France teacher's killer had 'contact' with extremist in Syria

By AFP

A French police officer stands next to a portrait of French teacher Samuel Paty on display on the facade of the Opera Comedie in Montpellier on October 21st, during a national homage to the teacher who was beheaded for showing cartoons of the Prophet Mohammed in his civics class. [Pascal Guyot/AFP]

A French police officer stands next to a portrait of French teacher Samuel Paty on display on the facade of the Opera Comedie in Montpellier on October 21st, during a national homage to the teacher who was beheaded for showing cartoons of the Prophet Mohammed in his civics class. [Pascal Guyot/AFP]

The investigation into the murder in France of a teacher for showing cartoons of the Prophet Mohammed in class turned to Syria on Thursday (October 22nd), where the killer had an extremist contact, a source close to the case said.

Seven people have been charged with being complicit in a "terrorist murder" after 18-year-old Chechen Abdullakh Anzorov killed Samuel Paty on Friday, including two teenagers who helped him identify the teacher.

France paid homage to Paty on Wednesday, with President Emmanuel Macron saying that the history and geography teacher had been slain by "cowards" for representing the secular, democratic values of the French Republic.

In their search for accomplices, anti-terror investigators have now established that Anzorov had contact with a Russian-speaking extremist in Syria whose identity is not yet known, the source told AFP.

Le Parisien newspaper reported on Thursday that Anzorov's suspected contact had been located through an IP address traced back to Idlib, an extremist holdout in north-western Syria.

In an audio message in Russian immediately after the killing, translated by AFP, Anzorov referenced the Qur'an and the "Islamic State of Iraq and Syria" several times.

The message was published on social media in a video, accompanied by two tweets, one showing the victim's severed head and another in which Anzorov confessed to the murder.

Moments later he was shot dead by police.

Anzorov decapitated Paty with a long knife.
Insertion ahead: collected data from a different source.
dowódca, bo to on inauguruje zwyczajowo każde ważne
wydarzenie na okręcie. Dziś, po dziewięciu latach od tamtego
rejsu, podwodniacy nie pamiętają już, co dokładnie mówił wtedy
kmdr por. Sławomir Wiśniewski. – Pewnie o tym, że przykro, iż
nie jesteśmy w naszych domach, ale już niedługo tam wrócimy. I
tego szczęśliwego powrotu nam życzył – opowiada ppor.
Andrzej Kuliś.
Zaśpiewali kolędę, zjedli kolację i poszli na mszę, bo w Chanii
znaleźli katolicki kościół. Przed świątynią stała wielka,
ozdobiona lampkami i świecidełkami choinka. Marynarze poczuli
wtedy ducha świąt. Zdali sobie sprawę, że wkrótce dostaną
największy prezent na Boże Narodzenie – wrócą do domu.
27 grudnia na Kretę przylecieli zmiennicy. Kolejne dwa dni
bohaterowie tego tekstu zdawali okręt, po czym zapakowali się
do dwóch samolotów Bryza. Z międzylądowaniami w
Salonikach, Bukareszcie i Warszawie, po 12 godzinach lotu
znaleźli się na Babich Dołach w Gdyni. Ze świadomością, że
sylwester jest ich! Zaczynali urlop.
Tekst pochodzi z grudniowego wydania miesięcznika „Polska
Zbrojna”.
Many of Paty's students saw the images online before they could be taken down.

The teenagers who pointed out Paty to his killer in return for money were late Wednesday charged over the killing.

The parent of one of Paty's pupils, who started the social media campaign against the teacher even though his daughter was not in class when the cartoons were shown, was also charged.

More than 50 organisations to be dissolved

Also charged was a known Islamist radical who helped the father stir up outrage against Paty.

The other three facing prosecution are friends of Anzorov, one of whom allegedly drove him to the scene of the crime while another accompanied him to purchase a weapon.

Two of them also face charges of being complicit in terrorist murder while the third was charged with a lesser offense, the anti-terrorist prosecutor's office said.

Paty, 47, became the target of an online hate campaign over his choice of lesson material -- the same images which unleashed a bloody assault by Islamist gunmen on the offices of satirical magazine Charlie Hebdo in January 2015.

Police have carried out dozens of raids since the crime, while the government has ordered the six-month closure of a mosque outside Paris and dissolved the Sheikh Yassin Collective, a group they said supported Hamas.

The French government has earmarked for dissolution more than 50 other organisations it accuses of having links to radical Islam.

Paty's beheading was the second knife attack in the name of avenging the Prophet Mohammed since a trial of alleged accomplices in the Charlie Hebdo attack started last month.